Sophos：別下載這些YouTube短片

Don't download that YouTube video!

August 29, 2007 – Sophos, a world leader in IT security and control, has warned internet users about the latest disguise being used by malware authors in their attempt to infect people's PCs: an email claiming to point to a YouTube video.

Experts at SophosLabs™ have proactively protected customers against a wave of malicious emails that pose as links to a YouTube video. The emails, which have a wide variety of subject lines and message texts, all encourage recipients to click on a link to download an online movie.

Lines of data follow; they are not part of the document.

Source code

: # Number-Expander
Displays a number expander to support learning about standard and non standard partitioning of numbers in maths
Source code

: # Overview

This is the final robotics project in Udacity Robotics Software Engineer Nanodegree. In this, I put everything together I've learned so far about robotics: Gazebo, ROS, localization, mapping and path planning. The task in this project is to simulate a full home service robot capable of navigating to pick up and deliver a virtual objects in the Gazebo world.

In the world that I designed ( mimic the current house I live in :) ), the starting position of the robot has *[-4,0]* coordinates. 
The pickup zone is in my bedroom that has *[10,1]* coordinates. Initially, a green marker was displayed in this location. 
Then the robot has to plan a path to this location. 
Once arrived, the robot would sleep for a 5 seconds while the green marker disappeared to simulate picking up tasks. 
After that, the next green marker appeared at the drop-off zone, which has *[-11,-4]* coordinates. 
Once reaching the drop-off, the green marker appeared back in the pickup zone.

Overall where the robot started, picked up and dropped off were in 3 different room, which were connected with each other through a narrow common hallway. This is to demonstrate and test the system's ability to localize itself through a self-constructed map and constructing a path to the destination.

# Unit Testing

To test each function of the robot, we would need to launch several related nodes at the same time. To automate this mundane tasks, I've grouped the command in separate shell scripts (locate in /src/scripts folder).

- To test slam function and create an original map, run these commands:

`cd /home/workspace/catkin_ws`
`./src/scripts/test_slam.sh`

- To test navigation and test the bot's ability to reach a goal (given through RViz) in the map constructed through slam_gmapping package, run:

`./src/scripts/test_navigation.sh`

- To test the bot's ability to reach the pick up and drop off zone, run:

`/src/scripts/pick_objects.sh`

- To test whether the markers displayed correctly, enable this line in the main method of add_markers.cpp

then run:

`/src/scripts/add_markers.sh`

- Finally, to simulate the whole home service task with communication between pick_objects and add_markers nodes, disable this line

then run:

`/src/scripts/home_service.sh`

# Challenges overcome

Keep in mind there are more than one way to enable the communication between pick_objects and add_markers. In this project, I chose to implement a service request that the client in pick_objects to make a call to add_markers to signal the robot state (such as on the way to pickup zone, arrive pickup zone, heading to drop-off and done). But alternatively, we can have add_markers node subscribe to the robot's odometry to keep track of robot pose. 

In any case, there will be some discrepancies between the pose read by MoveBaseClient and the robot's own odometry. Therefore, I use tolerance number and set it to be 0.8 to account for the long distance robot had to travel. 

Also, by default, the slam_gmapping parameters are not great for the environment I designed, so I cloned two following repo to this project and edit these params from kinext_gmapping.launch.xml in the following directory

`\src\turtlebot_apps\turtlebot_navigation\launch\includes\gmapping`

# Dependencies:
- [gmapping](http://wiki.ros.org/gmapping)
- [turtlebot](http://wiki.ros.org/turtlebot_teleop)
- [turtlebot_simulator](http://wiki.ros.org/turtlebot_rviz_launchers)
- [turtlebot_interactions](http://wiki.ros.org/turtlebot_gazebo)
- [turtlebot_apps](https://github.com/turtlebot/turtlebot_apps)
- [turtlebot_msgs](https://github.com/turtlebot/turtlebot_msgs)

Subject lines include the following:
Dude your gonna get caught, lol
LOL, dude what are you doing
Dude, what if your wife finds this?
Dude dont send that stuff to my home email
LOL, that is too cool.....
A typical malicious email claiming to point to a YouTube video.

Clicking on a link inside the email will send surfers to a webpage containing a malicious script and a Trojan horse designed to compromise the user's PC and turn it into a zombie.

Clicking on the links in the email takes computer users to a malicious webpage.

Interestingly, the malware that hackers are using to try and infect innocent computer users is from the same families of malware used in the waves of Storm Trojan that wreaked havoc on the internet earlier this year.

“The gang behind these attacks are amongst the most professional we have ever seen - spewing out new variants of their code with multiple disguises in their attempt to infect as many PCs as possible,” said Graham Cluley, senior technology consultant for Sophos. “Clicking on the links in the email doesn't take you to YouTube's real website, but the IP address of a compromised PC. If infected, victims' computers can be used by hackers to steal personal information, spam out malware and junk email, or launch distributed denial of service attacks against innocent parties.”

Sophos products proactively detect the malware as Troj/JSXor-Gen and Mal/Dorf-E, without requiring an update. Users of other vendors' products are recommended to update their protection and ensure that they are defended from the threats.

“Sophos's proactive protection meant that our millions of users won't have been infected by this latest attack,” explained Cluley. “Sophos recommends that everyone on the internet treats security as a priority when they use the web and email, or risk putting their livelihoods at risk.”

Last month, Sophos published research revealing the rise of web-based malware in the first half of 2007. With computer users becoming increasingly aware of how to protect against email-aware viruses and malware, hackers have turned to the web as their preferred vector of attack.